BALIKPAPAN – Direktorat Reserse Narkoba (Ditresnarkoba) Polda Kalimantan Timur terus mengembangkan pengungkapan kasus peredaran narkotika yang diduga melibatkan jaringan lintas provinsi.
Kasus tersebut bermula dari penindakan terhadap dua orang berinisial WS dan IN di Jalan Ahmad Yani, Kelurahan Gunung Sari Ilir, Balikpapan, pada 2 September 2026.
Dalam penindakan itu, polisi mengamankan satu unit Toyota Innova Zenix dengan nomor polisi KT 1645 IN. Dari hasil pemeriksaan, petugas menemukan barang bukti berupa sekitar 2.924 gram bruto sabu dan kurang lebih 1.900 butir ekstasi.
Penyidik Ditresnarkoba Polda Kaltim kemudian melakukan pengembangan untuk mengungkap asal-usul dan jalur distribusi narkotika tersebut.
Hasil penyelidikan sementara mengarah pada dugaan adanya jalur pasokan dari Pekanbaru, Riau, menuju Balikpapan. Narkotika tersebut diduga dikirim menggunakan jasa kargo pesawat.
Pengembangan perkara selanjutnya dilakukan di sejumlah lokasi hingga wilayah Jakarta Selatan. Dalam rangkaian penyidikan tersebut, polisi kembali mengamankan dua orang berinisial AG alias B dan CJA.
Dengan penangkapan tersebut, total terdapat empat orang yang telah diamankan dalam perkara tersebut.
Direktur Reserse Narkoba Polda Kaltim Kombes Pol. Romylus Tamtelahitu mengatakan, penyidikan masih terus dikembangkan untuk mengungkap jaringan secara menyeluruh.

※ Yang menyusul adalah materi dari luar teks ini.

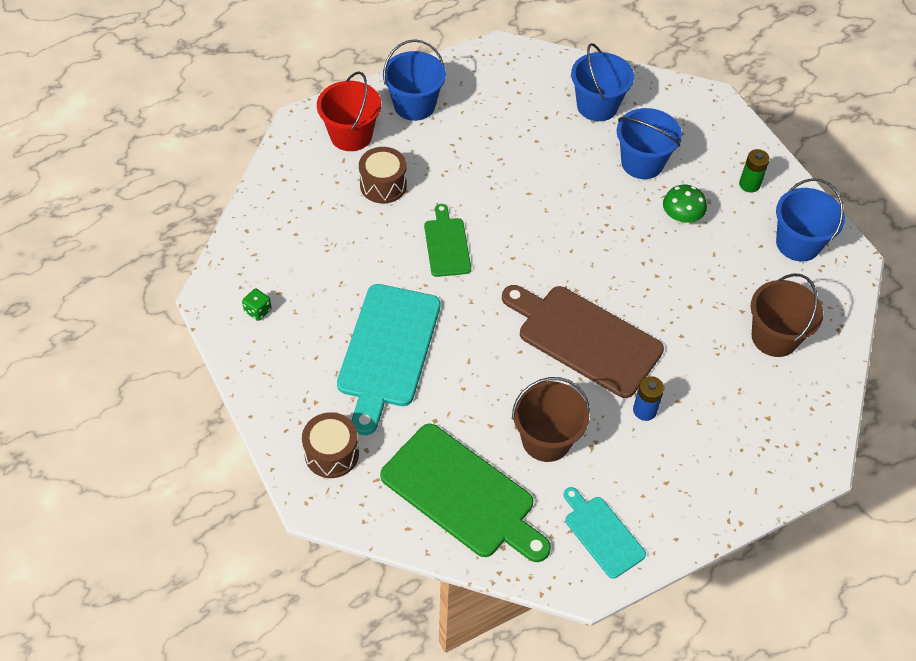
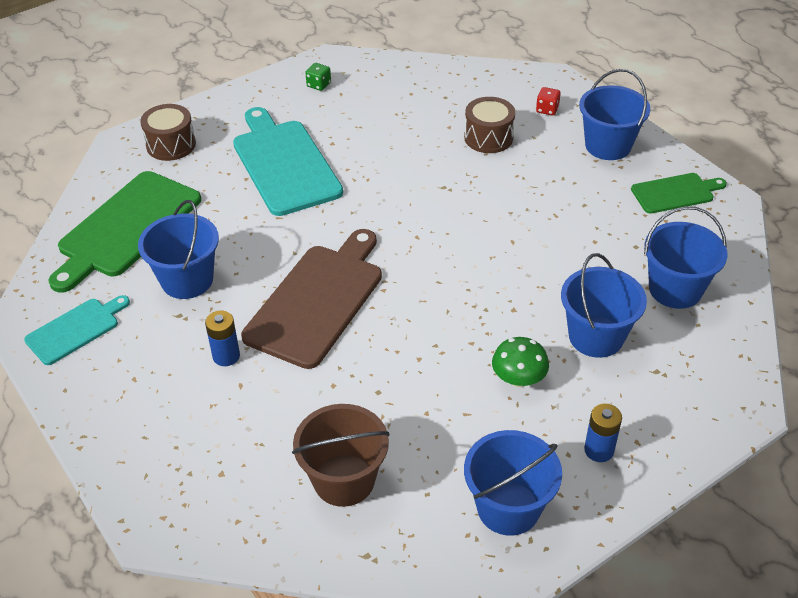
camera: 85 degrees right, 10 degrees down
(351, 135) = (547, 109): red bucket -> red dice
(387, 350) = (284, 164): turquoise cutting board -> turquoise cutting board turned 60 degrees clockwise
(447, 244) = (422, 188): green cutting board -> green cutting board (675, 193)
(546, 440) = (187, 280): brown bucket -> blue bucket
(749, 184) = (599, 450): green battery -> blue battery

“Penyidikan masih terus dikembangkan untuk mengungkap secara menyeluruh jaringan yang terlibat, termasuk jalur distribusi, asal-usul narkotika, serta pihak yang menguasai barang bukti,” ujarnya.
Sementara itu, Kabid Humas Polda Kaltim menegaskan, penanganan perkara dilakukan berdasarkan fakta hukum dan alat bukti yang ditemukan penyidik.
Ia menyebut, dugaan keterlibatan pihak lain masih dalam tahap pendalaman dan belum dapat disimpulkan sebelum penyidikan memperoleh alat bukti yang cukup.
Polda Kaltim juga menegaskan bahwa ditemukannya barang bukti narkotika di dalam kendaraan yang digunakan dalam perkara tersebut tidak serta-merta membuktikan keterlibatan pemilik maupun pejabat yang menggunakan kendaraan.
Penyidik masih mendalami kemungkinan keterlibatan pihak lain berdasarkan fakta hukum dan alat bukti yang diperoleh selama proses penyidikan.
Pengembangan kasus ini menjadi bagian dari upaya Polda Kaltim memberantas peredaran narkotika di wilayah Kalimantan Timur. Ditresnarkoba Polda Kaltim menyatakan akan terus mengembangkan perkara untuk mengungkap jaringan, menelusuri jalur distribusi, serta memutus mata rantai pasokan narkotika lintas provinsi yang masuk ke Kaltim.